What is required: Only an exact copy of the lines beginning at the one that contains "491 732 1.32" and ending at the last line of the records below counts as the answer.

Given data:
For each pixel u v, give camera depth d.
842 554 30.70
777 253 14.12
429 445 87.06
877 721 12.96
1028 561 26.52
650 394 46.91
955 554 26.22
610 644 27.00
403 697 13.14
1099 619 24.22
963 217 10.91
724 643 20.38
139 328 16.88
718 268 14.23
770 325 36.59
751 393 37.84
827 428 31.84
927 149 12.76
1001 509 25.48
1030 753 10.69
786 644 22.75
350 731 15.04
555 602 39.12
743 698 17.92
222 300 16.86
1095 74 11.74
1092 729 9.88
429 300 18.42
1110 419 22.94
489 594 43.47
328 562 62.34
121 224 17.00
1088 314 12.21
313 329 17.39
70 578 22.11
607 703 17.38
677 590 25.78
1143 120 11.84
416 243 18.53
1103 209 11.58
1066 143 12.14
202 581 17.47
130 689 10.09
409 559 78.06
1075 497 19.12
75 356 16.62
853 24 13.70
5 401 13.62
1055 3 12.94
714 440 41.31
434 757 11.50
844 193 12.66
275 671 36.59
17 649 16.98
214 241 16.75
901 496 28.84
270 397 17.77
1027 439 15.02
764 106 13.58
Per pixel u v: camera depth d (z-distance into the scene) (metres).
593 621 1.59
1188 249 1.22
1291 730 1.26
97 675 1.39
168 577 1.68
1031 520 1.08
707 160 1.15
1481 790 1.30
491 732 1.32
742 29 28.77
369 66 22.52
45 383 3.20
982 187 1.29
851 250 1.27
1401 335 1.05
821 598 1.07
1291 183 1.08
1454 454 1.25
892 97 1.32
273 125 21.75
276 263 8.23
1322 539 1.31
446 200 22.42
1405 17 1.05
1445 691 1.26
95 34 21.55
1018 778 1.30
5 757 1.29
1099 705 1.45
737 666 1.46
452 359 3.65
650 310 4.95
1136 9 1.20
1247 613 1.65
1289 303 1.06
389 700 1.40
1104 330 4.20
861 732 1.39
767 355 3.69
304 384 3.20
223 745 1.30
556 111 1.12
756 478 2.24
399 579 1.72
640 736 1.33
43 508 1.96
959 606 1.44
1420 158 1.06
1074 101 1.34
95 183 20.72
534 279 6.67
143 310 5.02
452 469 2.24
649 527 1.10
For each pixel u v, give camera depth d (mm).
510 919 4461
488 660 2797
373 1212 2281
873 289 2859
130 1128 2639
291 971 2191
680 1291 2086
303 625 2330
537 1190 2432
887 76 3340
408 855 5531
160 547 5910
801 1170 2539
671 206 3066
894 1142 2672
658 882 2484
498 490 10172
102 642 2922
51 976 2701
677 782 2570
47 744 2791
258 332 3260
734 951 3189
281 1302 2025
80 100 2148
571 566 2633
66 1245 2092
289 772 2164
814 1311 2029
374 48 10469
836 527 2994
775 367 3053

Response box:
491 732 1.32
742 29 28.77
369 66 22.52
45 383 3.20
982 187 1.29
851 250 1.27
1401 335 1.05
821 598 1.07
1291 183 1.08
1454 454 1.25
892 97 1.32
273 125 21.75
276 263 8.23
1322 539 1.31
446 200 22.42
1405 17 1.05
1445 691 1.26
95 34 21.55
1018 778 1.30
5 757 1.29
1099 705 1.45
737 666 1.46
452 359 3.65
650 310 4.95
1136 9 1.20
1247 613 1.65
1289 303 1.06
389 700 1.40
1104 330 4.20
861 732 1.39
767 355 3.69
304 384 3.20
223 745 1.30
556 111 1.12
756 478 2.24
399 579 1.72
640 736 1.33
43 508 1.96
959 606 1.44
1420 158 1.06
1074 101 1.34
95 183 20.72
534 279 6.67
143 310 5.02
452 469 2.24
649 527 1.10
For each pixel u v, give camera depth d (mm).
510 919 4461
488 660 2797
373 1212 2281
873 289 2859
130 1128 2639
291 971 2191
680 1291 2086
303 625 2330
537 1190 2432
887 76 3340
408 855 5531
160 547 5910
801 1170 2539
671 206 3066
894 1142 2672
658 882 2484
498 490 10172
102 642 2922
51 976 2701
677 782 2570
47 744 2791
258 332 3260
734 951 3189
281 1302 2025
80 100 2148
571 566 2633
66 1245 2092
289 772 2164
814 1311 2029
374 48 10469
836 527 2994
775 367 3053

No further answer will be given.